En unas horas llegará un nuevo año, pero mi gato seguirá perdido, mis padres
seguirán sin hablarme y Gabriela seguirá sin mirarme como lo mira a él. Luego,
pasadas unas horas más, despertaré con resaca y migraña, vomitaré, me lavaré la
cara y, antes de decidirme a continuar con mi jodida vida, antes de levantarme
para seguir aceptando con la cabeza gacha las toneladas de mediocridad de cada
día, antes de desengañarme ante la idea de que ningún cambio de números significa
ningún cambio de mundo, recibiré un mensaje suyo afirmando que esta vez es la
definitiva, que lo dejará, que la ha vuelto a engañar. Pero nada de eso será
cierto, lo sabemos; ella y yo lo sabemos, y él lo sabe también. Lo va a perdonar
y yo la apoyaré, una vez más y otra y de nuevo, y cuantas sean necesarias,
porque la amo y porque desearía que estuviera conmigo, pero más desearía que la
matara, asfixiándola, y que llegara luego a mi departamento a confesarse como
perro avergonzado, igual a ese sol cobarde que ya se largó… que llegara y se
sentara y se rompiera frente a mí, desesperado, para luego abalanzarme por
encima de la mesa que no se evaporará, y caer sobre él y estrangularlo hasta haber
evitado la salida del último de sus alientos…
Sé de un
tipo que recordaba que su amiga, a la que amaba secretamente, se casaría con su
hermano.

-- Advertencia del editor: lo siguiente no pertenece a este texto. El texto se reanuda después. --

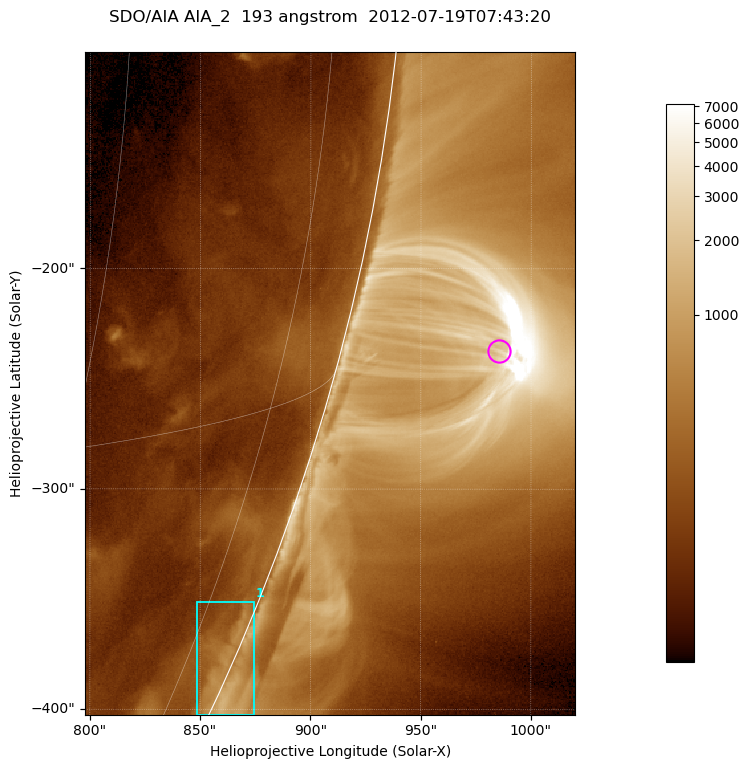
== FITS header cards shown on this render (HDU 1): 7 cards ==
TELESCOP= 'SDO/AIA '           / For AIA: SDO/AIA
INSTRUME= 'AIA_2   '           / For AIA: AIA_ATA1, AIA_ATA2, AIA_ATA3 or AIA_AT
WAVELNTH=                  193 / [angstrom] Wavelength
WAVEUNIT= 'angstrom'           / Wavelength unit: angstrom
DATE-OBS= '2012-07-19T07:43:20.889' / [ISO] Date when observation started; ISO 8
CTYPE1  = 'HPLN-TAN'           / CTYPE1; Typically HPLN
CTYPE2  = 'HPLT-TAN'           / CTYPE2; Typically HPLT

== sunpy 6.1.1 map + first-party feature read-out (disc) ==
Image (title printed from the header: SDO/AIA AIA_2  193 angstrom  2012-07-19T07:43:20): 370 x 500 px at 0.601 arcsec/px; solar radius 944 arcsec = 1572 px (partial field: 1.2% of the solar disc is inside the frame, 48% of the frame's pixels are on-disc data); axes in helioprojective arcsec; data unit not stated in the header (colour bar unlabelled)
Orientation: roll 0.0563 deg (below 1 deg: not rotated)
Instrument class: DISC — disc imager (sunpy class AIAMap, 193 A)
Bright regions (active regions / flare kernels): reference = the on-disc median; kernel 3 px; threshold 5 sigma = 243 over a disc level ~122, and >= 1.15x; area >= 185 px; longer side >= 4 px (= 2.4 arcsec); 1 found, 1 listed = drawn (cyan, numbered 1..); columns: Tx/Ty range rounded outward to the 2 arcsec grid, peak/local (2 s.f.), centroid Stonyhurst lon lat
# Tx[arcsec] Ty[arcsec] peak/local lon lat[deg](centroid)
1 848..874 -404..-350 7.4 +82 -23
Off-limb structures (1.02-1.3 R_sun): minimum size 92 px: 2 found; the strongest spans PA ~250..260 deg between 1.02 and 1.14 R_sun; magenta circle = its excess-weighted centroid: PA ~255 deg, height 1.07 R_sun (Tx ~986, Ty ~-238 arcsec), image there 7.5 x the reference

Él adoraba a su hermano y nunca habría hecho nada para lastimarlo. El
tipo estaba enfermo y, por alguna extraña razón, la única manera de sobrevivir
era olvidarlo todo sobre ella. Prefirió que le frieran el cerebro con electroshocks antes que contar la
verdad, antes que arruinar la felicidad de esos seres a los que tanto amaba.
Así que le aplicaron la carga directo en el encéfalo. Lo más triste: ninguno de
esos recuerdos era real. La amiga y el hermano no se iban a casar, ni siquiera
estaban juntos. El pobre sujeto fantaseaba demasiado fuerte, se creía sus
delirios tanto como nosotros, pero los suyos lo creaban más de lo que los
nuestros nos crean. El infeliz dejó de ser él mismo por nada; ya no recordaba,
sólo sabía su nombre. Quién sabe, tal vez, si hubiera hablado… tal vez ella
también lo amaba… pero claro, eso nunca lo sabré, pues pasó en un simple
episodio sin continuación de una serie de televisión de hace casi diez años.